In our high-cost region of the country, there is always room for creating more modestly priced housing, as housing prices and rents continue to be beyond the range of so many working families.
The paramount tool for creating this housing is the Low Income Housing Tax Credit (LIHTC). Across the country, more than 90 percent of below-market-rate housing has been produced with a boost from this tax credit.
The federal Low Income Housing Tax Credit, since its inception in 1986, has created more than 2.7 million homes. It is estimated to have created more than 3 million jobs. With a track record of almost 30 years of success, it has uniquely shaped the affordable housing landscape in this country.
“In many respects, it’s a perfect model,” said David Gasson of Boston Capital, which is a major investor in low income housing tax credits. The program produces good-quality housing, stimulates the private sector, includes elements of competition to keep costs to the government down, and allows states control over what kind of housing is built and where.
And Congress has an opportunity to strengthen the buying power of this valuable – this essential – program when it comes back into session later in the year, by enacting a fixed-floor rate for these investments.
Since they were created, housing tax credits have been allocated to each state based on its population, which the states in turn award to applicants that they believe have the best proposals for building new or rehabilitating existing buildings.
Those credits are then allocated to developers, who sell them to companies, banks or others who owe federal taxes. The nonprofit or for-profit housing developers can generate equity that allows them to produce new homes for families, seniors, veterans and those in need of affordable housing.
In this way the federal government induces needed housing production without having to build and manage this housing itself.
Committing To The Numbers
There are two types of LIHTCs, one commonly known as the 9 percent credit, which is used for new construction housing developments, and one commonly known as the 4 percent credit, which is used for the rehabilitation of existing housing.
Although at one time these rates were fixed, the formula for these tax credits has changed over time based on the Applicable Federal Rate, which means it has floated at rates significantly below the 9 percent and 4 percent rates. With interest rates at historic lows in recent years, this lower rate has resulted in less equity being available to these developments. As a direct result of this reduction in resources, less of this housing is being produced overall.

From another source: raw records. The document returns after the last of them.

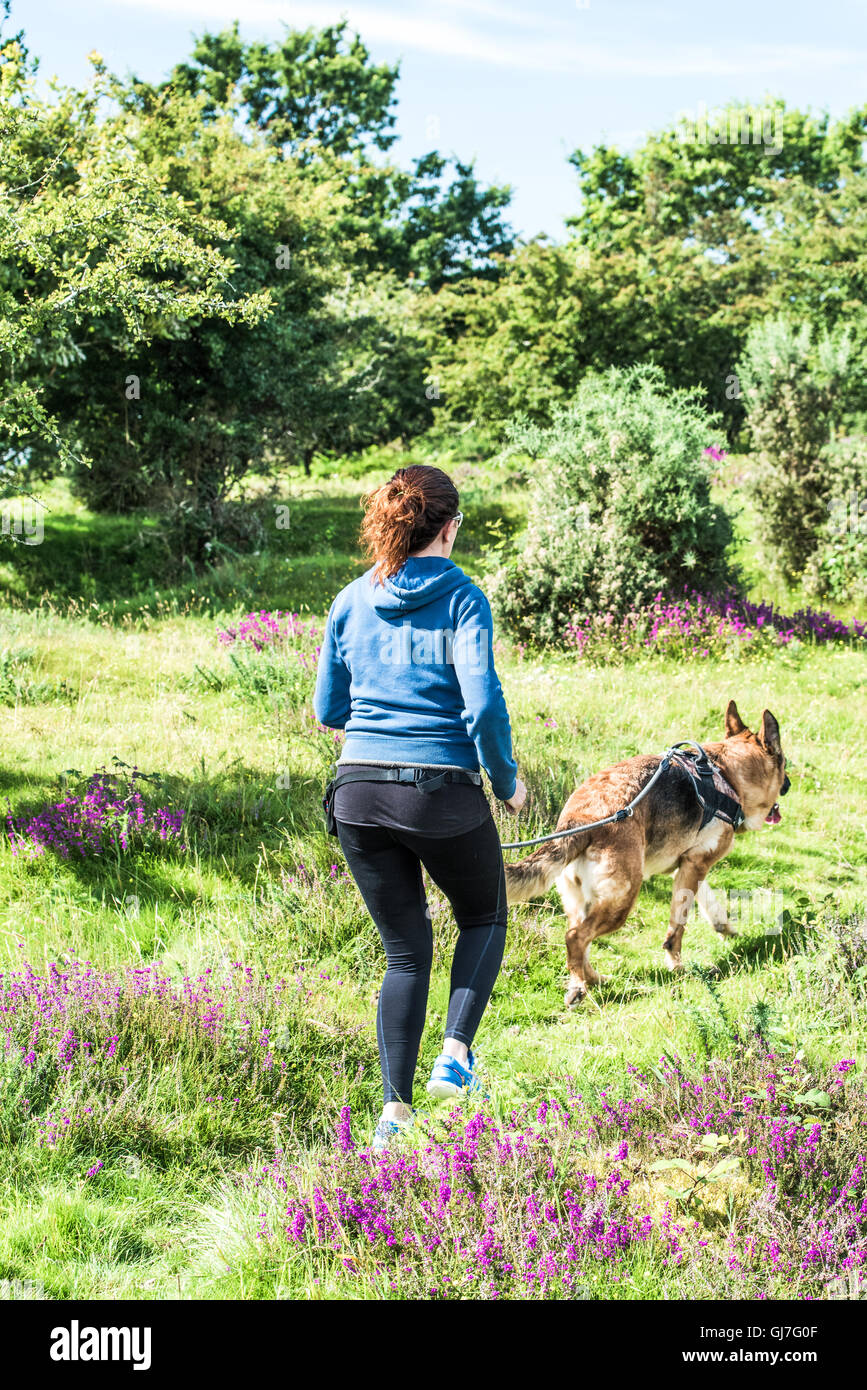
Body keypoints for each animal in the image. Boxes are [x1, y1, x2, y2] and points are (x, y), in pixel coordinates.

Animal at [505, 700, 789, 1006]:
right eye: (785, 766)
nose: (788, 785)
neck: (727, 774)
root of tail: (580, 819)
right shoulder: (695, 866)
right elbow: (677, 927)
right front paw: (677, 967)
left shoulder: (689, 865)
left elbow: (708, 901)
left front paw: (723, 926)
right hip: (622, 901)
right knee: (576, 938)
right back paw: (580, 988)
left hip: (585, 901)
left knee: (581, 942)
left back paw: (593, 979)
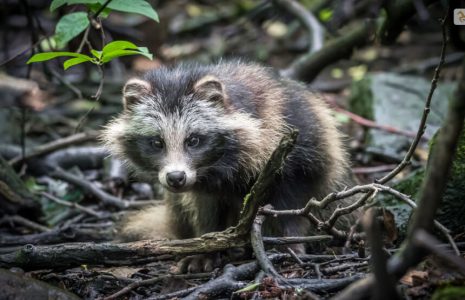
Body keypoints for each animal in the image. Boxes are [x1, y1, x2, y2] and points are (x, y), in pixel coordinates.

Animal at [102, 59, 356, 270]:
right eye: (157, 142)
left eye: (193, 140)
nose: (176, 177)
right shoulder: (203, 183)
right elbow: (205, 208)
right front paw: (206, 246)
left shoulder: (300, 141)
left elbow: (294, 200)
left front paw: (289, 241)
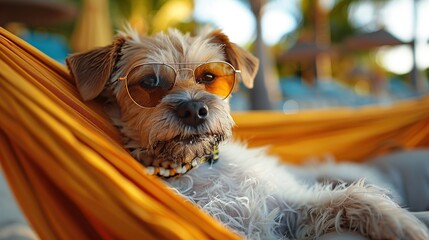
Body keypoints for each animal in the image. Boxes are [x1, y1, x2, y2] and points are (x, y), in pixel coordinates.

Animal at [65, 28, 426, 240]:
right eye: (149, 83)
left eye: (209, 77)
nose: (194, 110)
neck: (198, 168)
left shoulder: (290, 208)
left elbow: (351, 198)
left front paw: (401, 225)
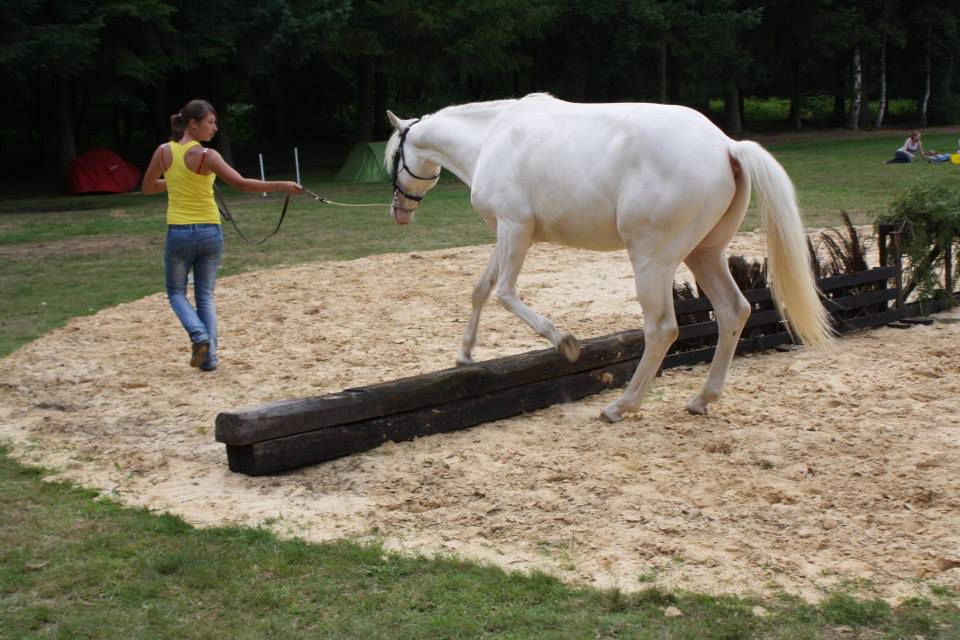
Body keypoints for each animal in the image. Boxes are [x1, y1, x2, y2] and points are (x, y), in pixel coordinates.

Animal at [384, 93, 832, 423]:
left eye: (392, 158)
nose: (399, 212)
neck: (492, 136)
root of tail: (725, 146)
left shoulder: (515, 229)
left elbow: (506, 293)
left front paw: (565, 342)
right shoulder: (506, 233)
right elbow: (481, 289)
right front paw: (464, 355)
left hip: (652, 260)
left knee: (662, 329)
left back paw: (621, 407)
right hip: (704, 254)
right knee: (733, 311)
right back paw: (702, 399)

At its peak, the LIHTC was credited with producing about 115,000 housing units a year. Now the figure has dropped to around 85,000 annually.
Passage of the so-called Tax Extender provision, which is now being considered in Congress, would again encourage more of the needed construction and rehabilitation of housing, especially in urban areas of the country, by fixing these rates once again at no less than 9 percent and 4 percent, respectively.
Harvard University’s Joint Center for Housing Studies estimates there is currently a shortage of 8 million apartments in the United States today.
“The LIHTC is and has for many years been the nation’s most successful low-income housing production tool,” said Emily Cadik, a senior policy analyst at Enterprise Communities, a national affordable housing and community development group that is leading a coalition to restore a minimum credit level.
Truly, the LIHTC has a proven track record. In Congress, it has enjoyed bipartisan support and even survived vigorous efforts at tax reform.
But it would be ill advised to take its future for granted. While it is a highly efficient mechanism for producing housing, it currently costs the federal government about $600 million a year – while leveraging approximately $9 billion annually in investment.
But what lies ahead in Congress is a mandate of extensive tax reform that, unless we are vigilant, could undermine even this most productive of programs.
Whatever their differences on other issues, Republicans and Democrats should stay committed to the low income housing tax credit, including fixing the floor rate of these credits now to leverage more equity and to ensure the feasibility of more developments. There is a pipeline of exceptional housing ready to go, and communities are desperate for these resources. With Congress’s help, we can make a big difference.
Susan Gittelman is executive director of B’nai B’rith Housing, a nonprofit, nonsectarian developer and operator of affordable and mixed-income housing serving families and elders in communities of Greater Boston.